TASK TO COMPLETE:
Throughout the records below, find each line holding "lines" and copy it.

GIVEN DATA:
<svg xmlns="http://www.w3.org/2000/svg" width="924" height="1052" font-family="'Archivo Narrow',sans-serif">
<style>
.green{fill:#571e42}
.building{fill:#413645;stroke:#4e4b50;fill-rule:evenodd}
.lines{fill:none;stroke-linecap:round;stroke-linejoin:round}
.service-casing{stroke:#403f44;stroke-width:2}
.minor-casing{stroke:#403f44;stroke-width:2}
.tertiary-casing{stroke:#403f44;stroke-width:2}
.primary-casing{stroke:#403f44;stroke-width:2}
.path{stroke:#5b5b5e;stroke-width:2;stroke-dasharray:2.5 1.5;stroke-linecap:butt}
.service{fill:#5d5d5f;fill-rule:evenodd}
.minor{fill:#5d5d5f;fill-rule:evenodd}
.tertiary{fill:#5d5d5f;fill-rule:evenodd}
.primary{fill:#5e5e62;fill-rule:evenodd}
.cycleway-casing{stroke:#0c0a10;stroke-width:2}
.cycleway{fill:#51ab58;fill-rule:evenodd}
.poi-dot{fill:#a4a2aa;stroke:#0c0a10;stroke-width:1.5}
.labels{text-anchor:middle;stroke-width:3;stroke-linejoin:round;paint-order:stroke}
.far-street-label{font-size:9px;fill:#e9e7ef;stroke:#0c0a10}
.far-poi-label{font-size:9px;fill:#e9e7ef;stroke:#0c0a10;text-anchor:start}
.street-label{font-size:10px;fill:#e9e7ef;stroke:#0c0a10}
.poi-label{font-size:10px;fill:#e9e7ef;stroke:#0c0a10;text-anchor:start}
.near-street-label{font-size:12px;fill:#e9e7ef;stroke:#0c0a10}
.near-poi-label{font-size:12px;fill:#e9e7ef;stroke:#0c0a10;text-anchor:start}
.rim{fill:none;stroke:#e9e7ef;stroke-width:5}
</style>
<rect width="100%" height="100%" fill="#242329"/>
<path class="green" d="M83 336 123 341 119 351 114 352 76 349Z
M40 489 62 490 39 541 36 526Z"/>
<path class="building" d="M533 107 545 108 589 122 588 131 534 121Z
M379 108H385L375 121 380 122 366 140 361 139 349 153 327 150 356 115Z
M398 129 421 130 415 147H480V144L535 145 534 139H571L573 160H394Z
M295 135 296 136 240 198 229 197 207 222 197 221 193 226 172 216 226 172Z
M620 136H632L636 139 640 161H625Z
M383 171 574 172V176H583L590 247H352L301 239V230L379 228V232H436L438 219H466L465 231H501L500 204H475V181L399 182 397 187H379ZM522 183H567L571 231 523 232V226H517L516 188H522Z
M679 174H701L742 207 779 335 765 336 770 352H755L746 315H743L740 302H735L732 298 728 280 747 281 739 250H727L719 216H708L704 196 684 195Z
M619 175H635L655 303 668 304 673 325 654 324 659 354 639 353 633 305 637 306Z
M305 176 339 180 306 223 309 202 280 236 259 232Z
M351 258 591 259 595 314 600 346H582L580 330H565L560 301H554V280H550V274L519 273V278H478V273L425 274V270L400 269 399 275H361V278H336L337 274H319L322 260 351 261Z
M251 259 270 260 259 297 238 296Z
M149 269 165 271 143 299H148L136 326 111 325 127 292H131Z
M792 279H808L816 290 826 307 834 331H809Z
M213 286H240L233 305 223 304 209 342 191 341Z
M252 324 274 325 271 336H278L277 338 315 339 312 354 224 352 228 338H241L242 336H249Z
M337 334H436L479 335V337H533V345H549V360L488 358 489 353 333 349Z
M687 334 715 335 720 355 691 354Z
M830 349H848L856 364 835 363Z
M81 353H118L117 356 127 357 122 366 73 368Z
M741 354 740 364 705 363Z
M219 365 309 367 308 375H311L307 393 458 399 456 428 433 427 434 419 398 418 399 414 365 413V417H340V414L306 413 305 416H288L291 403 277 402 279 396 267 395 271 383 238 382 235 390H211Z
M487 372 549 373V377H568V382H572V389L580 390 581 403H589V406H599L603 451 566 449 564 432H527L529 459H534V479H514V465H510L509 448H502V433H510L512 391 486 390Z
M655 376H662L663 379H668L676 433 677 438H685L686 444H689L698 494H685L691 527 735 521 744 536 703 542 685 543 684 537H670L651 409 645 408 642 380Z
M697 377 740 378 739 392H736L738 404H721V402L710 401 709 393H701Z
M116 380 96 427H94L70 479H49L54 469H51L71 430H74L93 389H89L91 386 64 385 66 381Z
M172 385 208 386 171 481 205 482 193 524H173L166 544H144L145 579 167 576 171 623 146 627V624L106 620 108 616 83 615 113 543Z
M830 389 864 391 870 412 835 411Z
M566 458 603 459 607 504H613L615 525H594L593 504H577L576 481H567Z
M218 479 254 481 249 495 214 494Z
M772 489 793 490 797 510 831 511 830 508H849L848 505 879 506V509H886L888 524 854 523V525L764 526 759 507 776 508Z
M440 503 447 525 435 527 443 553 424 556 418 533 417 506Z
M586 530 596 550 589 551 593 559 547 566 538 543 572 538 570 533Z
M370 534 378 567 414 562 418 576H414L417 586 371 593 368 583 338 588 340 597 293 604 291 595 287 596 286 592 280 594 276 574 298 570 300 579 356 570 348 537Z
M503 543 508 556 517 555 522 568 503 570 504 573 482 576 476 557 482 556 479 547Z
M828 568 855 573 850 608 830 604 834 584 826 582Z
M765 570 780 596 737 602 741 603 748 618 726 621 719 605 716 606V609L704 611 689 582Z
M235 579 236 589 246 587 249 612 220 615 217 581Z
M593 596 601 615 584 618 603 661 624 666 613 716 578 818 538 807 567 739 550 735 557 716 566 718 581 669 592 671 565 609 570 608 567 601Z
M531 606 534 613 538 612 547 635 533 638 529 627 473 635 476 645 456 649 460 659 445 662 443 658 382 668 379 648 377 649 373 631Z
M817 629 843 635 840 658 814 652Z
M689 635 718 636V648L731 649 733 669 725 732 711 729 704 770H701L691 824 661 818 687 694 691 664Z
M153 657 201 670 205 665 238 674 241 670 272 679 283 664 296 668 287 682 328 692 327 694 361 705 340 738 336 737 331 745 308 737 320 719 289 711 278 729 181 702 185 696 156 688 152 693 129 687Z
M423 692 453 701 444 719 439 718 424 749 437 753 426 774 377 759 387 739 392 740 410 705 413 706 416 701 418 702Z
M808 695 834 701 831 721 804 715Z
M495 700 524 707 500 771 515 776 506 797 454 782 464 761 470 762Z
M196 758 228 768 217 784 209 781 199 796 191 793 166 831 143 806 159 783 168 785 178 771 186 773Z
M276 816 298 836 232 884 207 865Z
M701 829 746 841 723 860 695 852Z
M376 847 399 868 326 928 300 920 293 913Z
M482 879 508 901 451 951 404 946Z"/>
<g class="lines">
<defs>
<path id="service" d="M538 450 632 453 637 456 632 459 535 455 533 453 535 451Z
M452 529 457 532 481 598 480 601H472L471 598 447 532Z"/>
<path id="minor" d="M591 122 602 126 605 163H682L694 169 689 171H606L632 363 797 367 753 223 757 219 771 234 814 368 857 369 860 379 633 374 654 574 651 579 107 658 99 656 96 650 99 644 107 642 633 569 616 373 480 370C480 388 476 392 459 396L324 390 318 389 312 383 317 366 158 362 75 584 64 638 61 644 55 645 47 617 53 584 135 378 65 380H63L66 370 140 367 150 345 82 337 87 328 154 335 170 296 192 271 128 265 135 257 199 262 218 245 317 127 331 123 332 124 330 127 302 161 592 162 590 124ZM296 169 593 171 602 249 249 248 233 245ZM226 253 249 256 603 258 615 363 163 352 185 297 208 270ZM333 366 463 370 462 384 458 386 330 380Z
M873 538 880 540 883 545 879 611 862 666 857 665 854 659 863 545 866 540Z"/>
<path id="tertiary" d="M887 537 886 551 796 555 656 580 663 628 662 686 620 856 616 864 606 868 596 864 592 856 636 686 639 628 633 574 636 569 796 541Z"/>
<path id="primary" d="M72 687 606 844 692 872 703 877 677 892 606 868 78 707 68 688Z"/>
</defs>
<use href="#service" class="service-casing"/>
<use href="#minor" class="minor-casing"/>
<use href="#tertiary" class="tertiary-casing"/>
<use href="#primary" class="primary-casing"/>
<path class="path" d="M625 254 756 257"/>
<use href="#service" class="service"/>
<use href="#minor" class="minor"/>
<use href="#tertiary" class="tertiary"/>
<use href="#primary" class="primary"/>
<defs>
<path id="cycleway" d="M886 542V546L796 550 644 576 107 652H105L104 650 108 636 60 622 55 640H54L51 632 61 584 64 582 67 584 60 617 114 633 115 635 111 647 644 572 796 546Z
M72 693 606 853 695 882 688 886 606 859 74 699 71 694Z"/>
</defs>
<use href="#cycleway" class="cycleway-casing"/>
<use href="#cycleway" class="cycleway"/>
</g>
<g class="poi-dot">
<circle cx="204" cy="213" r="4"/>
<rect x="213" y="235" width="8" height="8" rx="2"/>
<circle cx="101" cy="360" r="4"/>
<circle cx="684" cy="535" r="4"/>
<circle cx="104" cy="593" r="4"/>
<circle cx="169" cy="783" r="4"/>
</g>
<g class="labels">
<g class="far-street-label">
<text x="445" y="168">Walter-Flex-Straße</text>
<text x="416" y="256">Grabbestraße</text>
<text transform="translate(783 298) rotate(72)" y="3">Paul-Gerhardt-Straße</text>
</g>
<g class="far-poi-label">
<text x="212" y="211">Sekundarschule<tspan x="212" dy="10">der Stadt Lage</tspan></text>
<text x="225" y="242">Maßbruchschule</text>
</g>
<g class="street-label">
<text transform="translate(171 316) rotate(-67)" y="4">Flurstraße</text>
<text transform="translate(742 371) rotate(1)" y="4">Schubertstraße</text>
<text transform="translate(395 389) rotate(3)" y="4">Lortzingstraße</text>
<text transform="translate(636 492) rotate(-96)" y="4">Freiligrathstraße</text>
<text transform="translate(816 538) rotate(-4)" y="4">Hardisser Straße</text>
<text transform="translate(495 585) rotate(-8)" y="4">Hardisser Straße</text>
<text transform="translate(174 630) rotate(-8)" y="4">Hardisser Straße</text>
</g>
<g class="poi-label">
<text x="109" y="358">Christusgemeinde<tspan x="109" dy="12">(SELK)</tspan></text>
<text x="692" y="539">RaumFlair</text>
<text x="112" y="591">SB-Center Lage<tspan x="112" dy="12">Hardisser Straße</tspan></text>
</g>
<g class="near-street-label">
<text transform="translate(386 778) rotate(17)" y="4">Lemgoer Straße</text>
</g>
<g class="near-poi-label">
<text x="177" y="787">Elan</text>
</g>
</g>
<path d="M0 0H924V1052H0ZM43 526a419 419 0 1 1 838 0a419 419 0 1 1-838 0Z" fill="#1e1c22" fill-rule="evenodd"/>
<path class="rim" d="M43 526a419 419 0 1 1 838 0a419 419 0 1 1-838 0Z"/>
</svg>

ANSWER TO THIS EXERCISE:
.lines{fill:none;stroke-linecap:round;stroke-linejoin:round}
<g class="lines">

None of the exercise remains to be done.